TASK ITEM
Please revise the records below so that each "photograph" becomes "image", with everything else unchanged and the pictures left out.

DATA
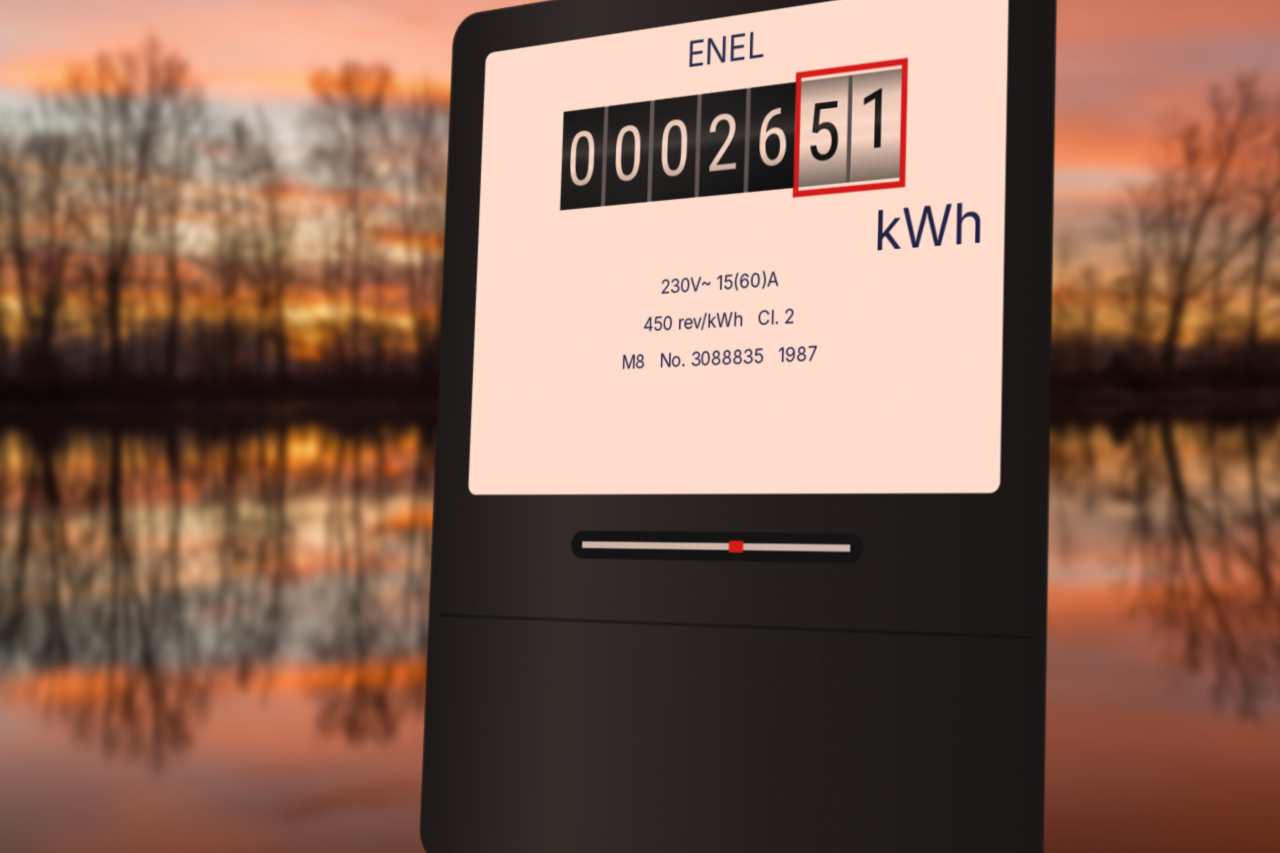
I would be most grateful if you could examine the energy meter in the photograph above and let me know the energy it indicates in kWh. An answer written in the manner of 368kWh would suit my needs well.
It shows 26.51kWh
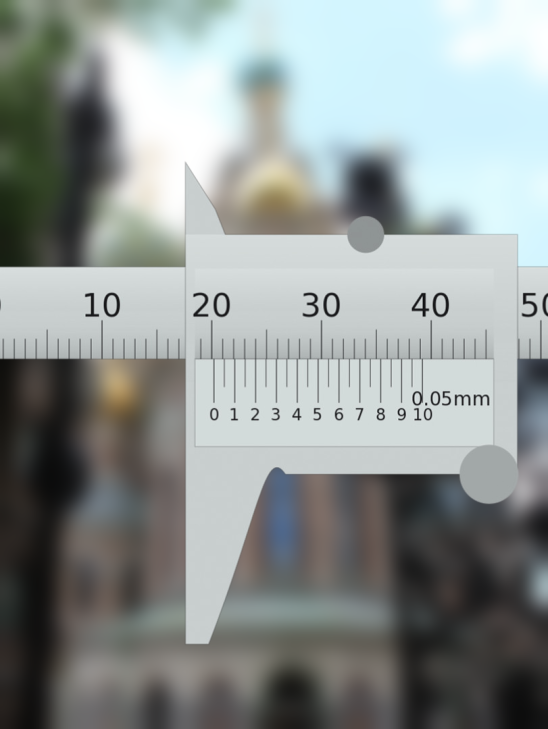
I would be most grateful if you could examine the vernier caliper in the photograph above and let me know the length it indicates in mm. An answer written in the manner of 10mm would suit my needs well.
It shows 20.2mm
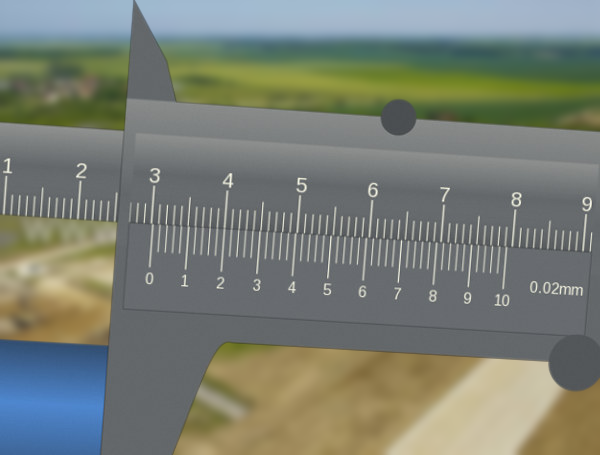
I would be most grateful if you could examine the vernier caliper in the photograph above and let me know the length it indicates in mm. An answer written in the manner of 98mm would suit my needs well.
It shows 30.2mm
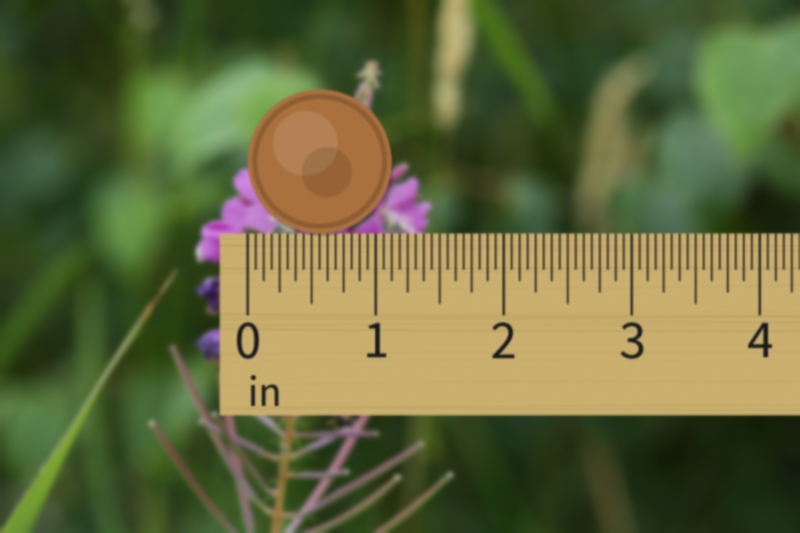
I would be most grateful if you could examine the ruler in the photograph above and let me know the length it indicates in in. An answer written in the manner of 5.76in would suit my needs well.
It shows 1.125in
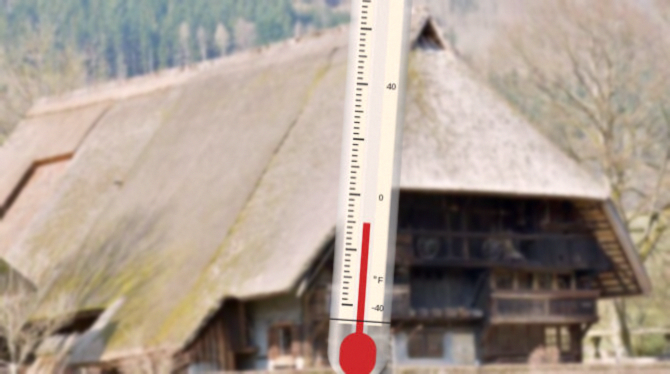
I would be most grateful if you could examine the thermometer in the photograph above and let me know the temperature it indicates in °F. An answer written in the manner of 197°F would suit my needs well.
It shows -10°F
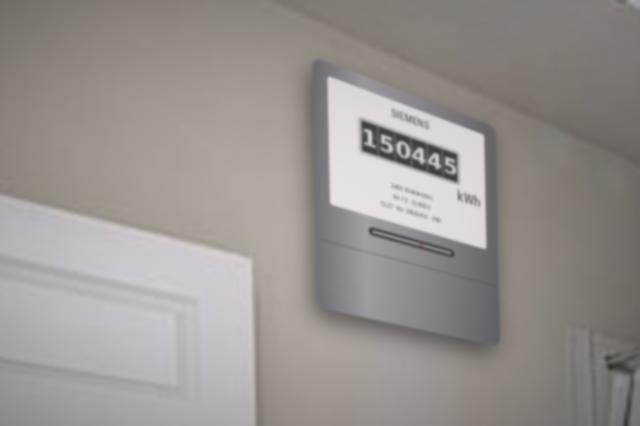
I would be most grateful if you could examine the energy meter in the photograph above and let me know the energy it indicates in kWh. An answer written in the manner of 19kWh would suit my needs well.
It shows 150445kWh
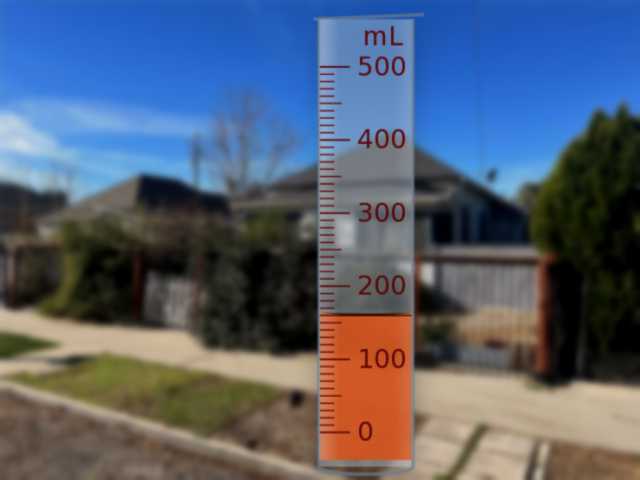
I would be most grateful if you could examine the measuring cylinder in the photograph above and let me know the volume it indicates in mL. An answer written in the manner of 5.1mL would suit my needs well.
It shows 160mL
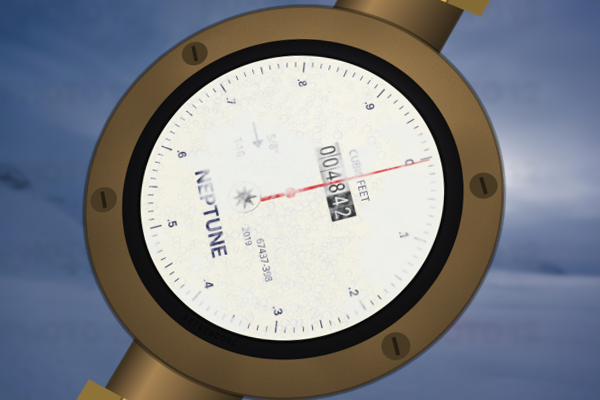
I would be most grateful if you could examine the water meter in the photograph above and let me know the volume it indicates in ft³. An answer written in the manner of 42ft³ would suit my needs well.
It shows 4842.00ft³
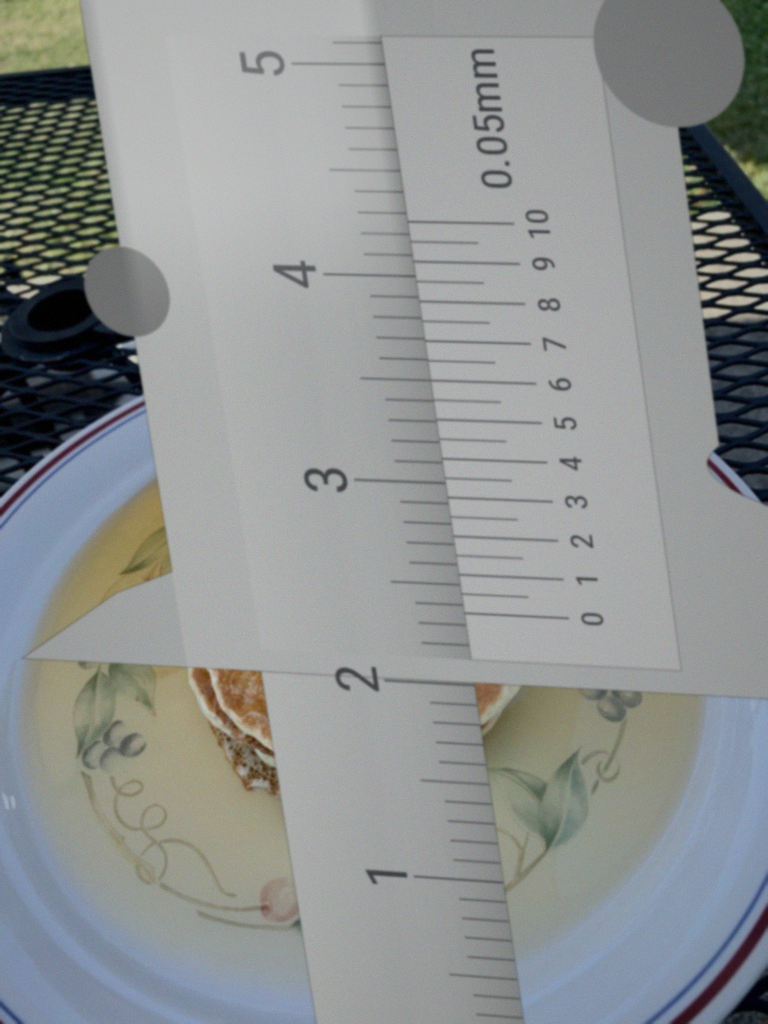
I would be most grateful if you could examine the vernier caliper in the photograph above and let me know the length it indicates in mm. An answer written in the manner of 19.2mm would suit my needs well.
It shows 23.6mm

YOUR SOLUTION
I would be most grateful if you could examine the energy meter in the image above and let me know the energy it indicates in kWh. An answer written in the manner of 368kWh would suit my needs well.
It shows 26.51kWh
I would be most grateful if you could examine the vernier caliper in the image above and let me know the length it indicates in mm. An answer written in the manner of 10mm would suit my needs well.
It shows 20.2mm
I would be most grateful if you could examine the vernier caliper in the image above and let me know the length it indicates in mm. An answer written in the manner of 98mm would suit my needs well.
It shows 30.2mm
I would be most grateful if you could examine the ruler in the image above and let me know the length it indicates in in. An answer written in the manner of 5.76in would suit my needs well.
It shows 1.125in
I would be most grateful if you could examine the thermometer in the image above and let me know the temperature it indicates in °F. An answer written in the manner of 197°F would suit my needs well.
It shows -10°F
I would be most grateful if you could examine the energy meter in the image above and let me know the energy it indicates in kWh. An answer written in the manner of 19kWh would suit my needs well.
It shows 150445kWh
I would be most grateful if you could examine the measuring cylinder in the image above and let me know the volume it indicates in mL. An answer written in the manner of 5.1mL would suit my needs well.
It shows 160mL
I would be most grateful if you could examine the water meter in the image above and let me know the volume it indicates in ft³. An answer written in the manner of 42ft³ would suit my needs well.
It shows 4842.00ft³
I would be most grateful if you could examine the vernier caliper in the image above and let me know the length it indicates in mm. An answer written in the manner of 19.2mm would suit my needs well.
It shows 23.6mm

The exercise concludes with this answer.